What to produce:
Where in the records does the word "lines" appear? Copy each line that holds it.

The data:
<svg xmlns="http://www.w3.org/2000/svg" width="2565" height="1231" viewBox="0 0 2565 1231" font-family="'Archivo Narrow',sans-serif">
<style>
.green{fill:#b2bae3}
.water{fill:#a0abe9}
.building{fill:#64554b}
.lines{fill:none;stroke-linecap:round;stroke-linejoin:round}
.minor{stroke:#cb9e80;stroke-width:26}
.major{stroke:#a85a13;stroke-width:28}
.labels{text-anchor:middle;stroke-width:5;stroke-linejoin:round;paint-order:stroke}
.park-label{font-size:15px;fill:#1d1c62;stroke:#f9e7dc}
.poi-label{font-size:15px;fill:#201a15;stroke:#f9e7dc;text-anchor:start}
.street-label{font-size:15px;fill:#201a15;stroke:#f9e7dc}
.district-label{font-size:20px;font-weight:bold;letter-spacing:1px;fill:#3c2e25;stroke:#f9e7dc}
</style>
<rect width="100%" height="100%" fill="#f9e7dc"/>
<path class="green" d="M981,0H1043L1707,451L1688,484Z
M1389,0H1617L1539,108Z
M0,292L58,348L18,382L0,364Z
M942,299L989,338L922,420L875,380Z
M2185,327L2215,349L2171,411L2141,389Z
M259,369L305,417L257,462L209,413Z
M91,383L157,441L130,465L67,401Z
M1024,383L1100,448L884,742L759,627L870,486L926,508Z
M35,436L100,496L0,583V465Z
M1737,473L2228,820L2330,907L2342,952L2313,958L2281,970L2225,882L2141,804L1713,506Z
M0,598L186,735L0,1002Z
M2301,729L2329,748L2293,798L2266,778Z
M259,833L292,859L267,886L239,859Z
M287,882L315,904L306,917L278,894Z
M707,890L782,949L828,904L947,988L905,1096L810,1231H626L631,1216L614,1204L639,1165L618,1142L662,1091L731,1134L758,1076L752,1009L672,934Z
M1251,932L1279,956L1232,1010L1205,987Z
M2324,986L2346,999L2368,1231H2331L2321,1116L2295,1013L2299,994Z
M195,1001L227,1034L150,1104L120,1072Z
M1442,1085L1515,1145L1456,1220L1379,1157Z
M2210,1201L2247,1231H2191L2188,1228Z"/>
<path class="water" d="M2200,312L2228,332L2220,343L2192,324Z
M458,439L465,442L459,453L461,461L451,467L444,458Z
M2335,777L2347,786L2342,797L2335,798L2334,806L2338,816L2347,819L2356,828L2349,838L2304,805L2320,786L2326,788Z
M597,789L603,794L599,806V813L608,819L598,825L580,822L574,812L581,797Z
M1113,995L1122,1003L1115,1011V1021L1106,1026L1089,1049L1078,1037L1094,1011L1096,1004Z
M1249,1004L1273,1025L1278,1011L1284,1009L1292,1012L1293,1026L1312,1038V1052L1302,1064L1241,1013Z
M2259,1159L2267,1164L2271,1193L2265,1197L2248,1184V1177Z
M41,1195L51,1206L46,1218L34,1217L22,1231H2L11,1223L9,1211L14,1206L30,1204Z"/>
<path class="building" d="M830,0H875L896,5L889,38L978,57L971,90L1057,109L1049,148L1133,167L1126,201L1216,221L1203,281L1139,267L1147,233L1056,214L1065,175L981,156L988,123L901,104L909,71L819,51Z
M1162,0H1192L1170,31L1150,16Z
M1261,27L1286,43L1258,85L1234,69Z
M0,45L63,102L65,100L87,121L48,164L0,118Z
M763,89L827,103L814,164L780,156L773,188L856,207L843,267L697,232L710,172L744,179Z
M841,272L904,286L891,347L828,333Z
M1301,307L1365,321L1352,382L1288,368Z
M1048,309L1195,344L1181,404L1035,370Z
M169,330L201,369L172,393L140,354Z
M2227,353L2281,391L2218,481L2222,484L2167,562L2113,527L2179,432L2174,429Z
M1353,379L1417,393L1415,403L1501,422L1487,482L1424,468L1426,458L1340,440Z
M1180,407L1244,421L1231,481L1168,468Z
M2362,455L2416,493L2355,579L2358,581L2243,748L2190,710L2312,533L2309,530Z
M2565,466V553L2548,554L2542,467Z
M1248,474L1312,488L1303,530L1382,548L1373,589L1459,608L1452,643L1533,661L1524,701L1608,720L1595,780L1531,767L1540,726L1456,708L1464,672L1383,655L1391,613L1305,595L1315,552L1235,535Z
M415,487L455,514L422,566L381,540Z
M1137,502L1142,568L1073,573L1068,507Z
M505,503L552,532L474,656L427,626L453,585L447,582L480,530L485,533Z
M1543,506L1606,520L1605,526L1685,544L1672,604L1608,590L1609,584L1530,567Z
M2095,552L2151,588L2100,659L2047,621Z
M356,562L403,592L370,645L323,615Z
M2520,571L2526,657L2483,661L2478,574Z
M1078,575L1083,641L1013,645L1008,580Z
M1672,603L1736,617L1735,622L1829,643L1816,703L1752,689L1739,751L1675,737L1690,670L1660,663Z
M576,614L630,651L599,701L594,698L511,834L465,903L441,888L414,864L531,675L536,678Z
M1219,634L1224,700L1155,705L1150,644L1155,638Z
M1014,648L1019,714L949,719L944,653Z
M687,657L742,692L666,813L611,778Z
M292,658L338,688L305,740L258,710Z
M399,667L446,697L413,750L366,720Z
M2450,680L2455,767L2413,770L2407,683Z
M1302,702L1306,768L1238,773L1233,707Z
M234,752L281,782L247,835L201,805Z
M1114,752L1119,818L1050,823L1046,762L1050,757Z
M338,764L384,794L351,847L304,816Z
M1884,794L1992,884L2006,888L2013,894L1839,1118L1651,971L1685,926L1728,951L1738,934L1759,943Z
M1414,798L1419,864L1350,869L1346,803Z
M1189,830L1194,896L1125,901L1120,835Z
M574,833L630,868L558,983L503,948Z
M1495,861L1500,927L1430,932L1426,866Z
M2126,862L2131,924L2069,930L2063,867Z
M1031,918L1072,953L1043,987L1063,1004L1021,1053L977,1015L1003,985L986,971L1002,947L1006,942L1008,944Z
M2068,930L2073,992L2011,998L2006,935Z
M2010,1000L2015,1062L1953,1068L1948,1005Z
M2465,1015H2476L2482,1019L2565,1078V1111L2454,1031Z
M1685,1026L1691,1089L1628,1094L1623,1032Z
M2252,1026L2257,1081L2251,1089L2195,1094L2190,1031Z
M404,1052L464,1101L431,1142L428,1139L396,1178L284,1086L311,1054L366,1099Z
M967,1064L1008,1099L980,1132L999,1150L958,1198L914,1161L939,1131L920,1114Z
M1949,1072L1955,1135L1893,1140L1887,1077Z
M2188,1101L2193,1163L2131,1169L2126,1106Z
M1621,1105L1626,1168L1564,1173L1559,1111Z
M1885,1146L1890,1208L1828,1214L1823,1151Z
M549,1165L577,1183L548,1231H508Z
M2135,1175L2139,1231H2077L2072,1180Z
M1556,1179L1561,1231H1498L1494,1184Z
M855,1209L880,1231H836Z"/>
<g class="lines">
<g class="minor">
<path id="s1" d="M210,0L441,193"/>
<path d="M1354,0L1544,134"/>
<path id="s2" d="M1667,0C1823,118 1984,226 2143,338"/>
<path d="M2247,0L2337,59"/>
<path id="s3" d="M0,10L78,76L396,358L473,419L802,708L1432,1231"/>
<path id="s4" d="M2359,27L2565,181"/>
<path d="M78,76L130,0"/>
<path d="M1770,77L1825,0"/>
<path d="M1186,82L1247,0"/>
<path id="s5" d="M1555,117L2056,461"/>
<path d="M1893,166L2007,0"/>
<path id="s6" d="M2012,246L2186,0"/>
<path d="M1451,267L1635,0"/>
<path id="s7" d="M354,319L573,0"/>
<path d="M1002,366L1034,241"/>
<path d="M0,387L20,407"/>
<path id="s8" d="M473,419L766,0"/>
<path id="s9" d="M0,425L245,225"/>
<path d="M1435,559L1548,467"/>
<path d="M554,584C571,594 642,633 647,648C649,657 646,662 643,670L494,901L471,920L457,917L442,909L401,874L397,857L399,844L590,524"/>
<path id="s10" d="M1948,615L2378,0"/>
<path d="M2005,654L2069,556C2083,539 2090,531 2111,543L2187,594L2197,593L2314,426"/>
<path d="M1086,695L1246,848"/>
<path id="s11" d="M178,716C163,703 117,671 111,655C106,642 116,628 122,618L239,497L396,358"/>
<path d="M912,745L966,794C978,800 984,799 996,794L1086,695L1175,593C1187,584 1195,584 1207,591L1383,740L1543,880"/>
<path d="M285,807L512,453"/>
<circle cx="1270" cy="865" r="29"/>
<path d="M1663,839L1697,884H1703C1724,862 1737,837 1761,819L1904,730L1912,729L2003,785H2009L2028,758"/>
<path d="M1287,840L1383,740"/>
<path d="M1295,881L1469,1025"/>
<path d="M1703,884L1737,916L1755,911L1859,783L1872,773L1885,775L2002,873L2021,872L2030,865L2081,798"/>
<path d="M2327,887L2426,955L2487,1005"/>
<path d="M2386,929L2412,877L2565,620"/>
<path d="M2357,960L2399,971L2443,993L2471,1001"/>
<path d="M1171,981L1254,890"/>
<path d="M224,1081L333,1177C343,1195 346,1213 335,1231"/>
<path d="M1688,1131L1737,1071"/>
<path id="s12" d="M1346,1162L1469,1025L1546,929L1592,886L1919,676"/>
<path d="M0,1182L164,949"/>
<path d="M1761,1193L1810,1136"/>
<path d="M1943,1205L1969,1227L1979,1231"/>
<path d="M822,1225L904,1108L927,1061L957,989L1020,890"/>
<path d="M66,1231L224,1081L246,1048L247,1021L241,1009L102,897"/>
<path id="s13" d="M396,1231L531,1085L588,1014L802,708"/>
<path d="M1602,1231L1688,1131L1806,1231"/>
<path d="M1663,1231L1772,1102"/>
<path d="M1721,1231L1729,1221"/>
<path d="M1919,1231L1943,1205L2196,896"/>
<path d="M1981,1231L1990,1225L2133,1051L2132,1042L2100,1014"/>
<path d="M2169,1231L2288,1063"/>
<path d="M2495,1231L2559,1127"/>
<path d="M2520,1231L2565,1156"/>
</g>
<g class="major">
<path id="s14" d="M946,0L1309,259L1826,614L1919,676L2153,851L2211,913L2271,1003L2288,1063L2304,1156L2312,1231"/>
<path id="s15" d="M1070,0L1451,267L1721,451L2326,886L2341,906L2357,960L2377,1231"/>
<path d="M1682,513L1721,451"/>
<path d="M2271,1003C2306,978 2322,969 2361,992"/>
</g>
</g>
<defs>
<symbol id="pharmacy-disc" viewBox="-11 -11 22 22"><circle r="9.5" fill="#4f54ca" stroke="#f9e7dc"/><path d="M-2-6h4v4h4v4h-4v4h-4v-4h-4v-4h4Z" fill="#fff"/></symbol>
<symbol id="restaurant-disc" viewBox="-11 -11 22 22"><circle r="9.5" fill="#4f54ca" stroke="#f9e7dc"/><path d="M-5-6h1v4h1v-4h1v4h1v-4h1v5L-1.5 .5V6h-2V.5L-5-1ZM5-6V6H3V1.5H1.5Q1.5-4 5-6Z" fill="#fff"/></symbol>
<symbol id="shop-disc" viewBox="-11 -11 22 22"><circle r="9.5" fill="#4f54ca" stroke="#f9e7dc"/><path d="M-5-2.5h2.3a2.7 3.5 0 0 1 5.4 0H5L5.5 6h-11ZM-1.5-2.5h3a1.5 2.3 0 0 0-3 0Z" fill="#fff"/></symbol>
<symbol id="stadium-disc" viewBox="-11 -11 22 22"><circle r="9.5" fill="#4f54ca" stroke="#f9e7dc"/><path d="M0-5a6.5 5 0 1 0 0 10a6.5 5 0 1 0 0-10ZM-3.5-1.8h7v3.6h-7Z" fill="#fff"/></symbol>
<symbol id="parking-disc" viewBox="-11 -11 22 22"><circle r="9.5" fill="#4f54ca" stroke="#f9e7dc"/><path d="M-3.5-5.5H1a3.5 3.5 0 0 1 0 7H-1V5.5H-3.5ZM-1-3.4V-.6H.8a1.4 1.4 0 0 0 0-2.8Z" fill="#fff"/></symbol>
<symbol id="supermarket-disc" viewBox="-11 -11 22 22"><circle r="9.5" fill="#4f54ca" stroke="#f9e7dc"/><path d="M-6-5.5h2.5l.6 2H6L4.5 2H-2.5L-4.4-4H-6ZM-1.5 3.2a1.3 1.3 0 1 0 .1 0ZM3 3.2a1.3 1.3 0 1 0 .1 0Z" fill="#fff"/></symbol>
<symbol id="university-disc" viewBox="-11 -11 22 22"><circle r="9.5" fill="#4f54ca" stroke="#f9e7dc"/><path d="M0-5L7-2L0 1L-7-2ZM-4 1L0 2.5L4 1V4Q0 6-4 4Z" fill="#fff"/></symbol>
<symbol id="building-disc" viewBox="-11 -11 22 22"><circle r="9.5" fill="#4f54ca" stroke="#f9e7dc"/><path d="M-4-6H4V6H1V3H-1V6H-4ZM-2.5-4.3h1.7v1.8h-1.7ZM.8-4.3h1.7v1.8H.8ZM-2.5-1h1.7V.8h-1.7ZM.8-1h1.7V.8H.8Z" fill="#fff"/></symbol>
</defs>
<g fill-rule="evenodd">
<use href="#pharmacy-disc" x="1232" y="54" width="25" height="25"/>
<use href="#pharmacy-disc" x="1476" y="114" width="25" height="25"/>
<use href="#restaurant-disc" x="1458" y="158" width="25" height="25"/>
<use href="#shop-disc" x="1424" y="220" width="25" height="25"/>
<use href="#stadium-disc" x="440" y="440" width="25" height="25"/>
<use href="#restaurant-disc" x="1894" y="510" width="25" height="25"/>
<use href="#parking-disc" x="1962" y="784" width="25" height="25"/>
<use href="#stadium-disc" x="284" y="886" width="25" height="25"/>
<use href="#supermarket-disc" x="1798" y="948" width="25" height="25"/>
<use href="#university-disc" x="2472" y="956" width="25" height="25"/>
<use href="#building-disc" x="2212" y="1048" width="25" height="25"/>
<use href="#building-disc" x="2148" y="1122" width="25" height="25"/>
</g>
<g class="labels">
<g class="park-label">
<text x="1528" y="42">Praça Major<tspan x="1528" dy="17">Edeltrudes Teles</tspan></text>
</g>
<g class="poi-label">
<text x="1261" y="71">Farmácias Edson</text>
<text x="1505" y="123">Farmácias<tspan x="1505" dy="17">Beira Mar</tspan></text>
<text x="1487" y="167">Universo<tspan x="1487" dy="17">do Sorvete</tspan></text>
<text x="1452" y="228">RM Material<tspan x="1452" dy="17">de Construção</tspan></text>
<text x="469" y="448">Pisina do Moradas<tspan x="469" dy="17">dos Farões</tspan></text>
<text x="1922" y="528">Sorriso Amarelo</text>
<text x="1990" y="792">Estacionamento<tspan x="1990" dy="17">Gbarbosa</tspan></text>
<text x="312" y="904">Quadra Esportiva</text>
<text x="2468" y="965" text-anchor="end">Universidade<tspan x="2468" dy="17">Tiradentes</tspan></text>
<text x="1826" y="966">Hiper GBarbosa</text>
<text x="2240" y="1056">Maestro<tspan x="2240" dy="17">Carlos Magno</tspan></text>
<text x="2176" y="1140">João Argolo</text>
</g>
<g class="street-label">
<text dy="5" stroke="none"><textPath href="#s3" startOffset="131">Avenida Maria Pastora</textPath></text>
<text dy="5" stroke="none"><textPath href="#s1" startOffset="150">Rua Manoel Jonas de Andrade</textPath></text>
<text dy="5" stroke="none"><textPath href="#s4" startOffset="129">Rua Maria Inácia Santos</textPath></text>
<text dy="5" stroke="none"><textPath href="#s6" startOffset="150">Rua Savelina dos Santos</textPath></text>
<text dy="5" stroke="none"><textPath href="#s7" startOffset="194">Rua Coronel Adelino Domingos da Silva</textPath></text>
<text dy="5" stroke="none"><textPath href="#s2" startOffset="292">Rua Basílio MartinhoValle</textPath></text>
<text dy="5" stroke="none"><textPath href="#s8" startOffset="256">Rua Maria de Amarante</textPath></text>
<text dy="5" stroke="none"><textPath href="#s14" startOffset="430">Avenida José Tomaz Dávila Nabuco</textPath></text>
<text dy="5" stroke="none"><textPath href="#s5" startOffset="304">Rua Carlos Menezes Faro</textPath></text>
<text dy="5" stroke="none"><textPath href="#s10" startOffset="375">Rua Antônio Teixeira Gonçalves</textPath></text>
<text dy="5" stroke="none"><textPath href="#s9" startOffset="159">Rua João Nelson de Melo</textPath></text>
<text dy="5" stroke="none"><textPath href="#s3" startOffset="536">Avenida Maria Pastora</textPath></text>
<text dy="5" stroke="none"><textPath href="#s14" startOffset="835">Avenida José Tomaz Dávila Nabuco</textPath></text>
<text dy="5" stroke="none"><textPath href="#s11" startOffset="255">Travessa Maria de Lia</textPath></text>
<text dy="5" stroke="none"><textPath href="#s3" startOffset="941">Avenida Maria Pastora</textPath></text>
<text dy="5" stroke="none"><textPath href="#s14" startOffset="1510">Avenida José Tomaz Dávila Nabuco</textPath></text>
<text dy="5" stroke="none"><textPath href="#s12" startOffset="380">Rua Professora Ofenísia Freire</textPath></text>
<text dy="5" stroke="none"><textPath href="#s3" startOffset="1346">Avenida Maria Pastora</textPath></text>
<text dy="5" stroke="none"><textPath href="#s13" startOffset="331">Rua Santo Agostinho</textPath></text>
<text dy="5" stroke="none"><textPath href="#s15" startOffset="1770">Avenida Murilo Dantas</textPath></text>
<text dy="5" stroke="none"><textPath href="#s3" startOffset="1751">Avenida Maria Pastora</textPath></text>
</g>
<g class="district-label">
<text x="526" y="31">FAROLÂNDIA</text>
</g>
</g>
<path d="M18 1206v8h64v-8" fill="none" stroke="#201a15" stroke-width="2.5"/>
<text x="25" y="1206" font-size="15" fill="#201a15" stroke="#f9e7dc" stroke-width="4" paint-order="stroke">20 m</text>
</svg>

Answer area:
.lines{fill:none;stroke-linecap:round;stroke-linejoin:round}
<g class="lines">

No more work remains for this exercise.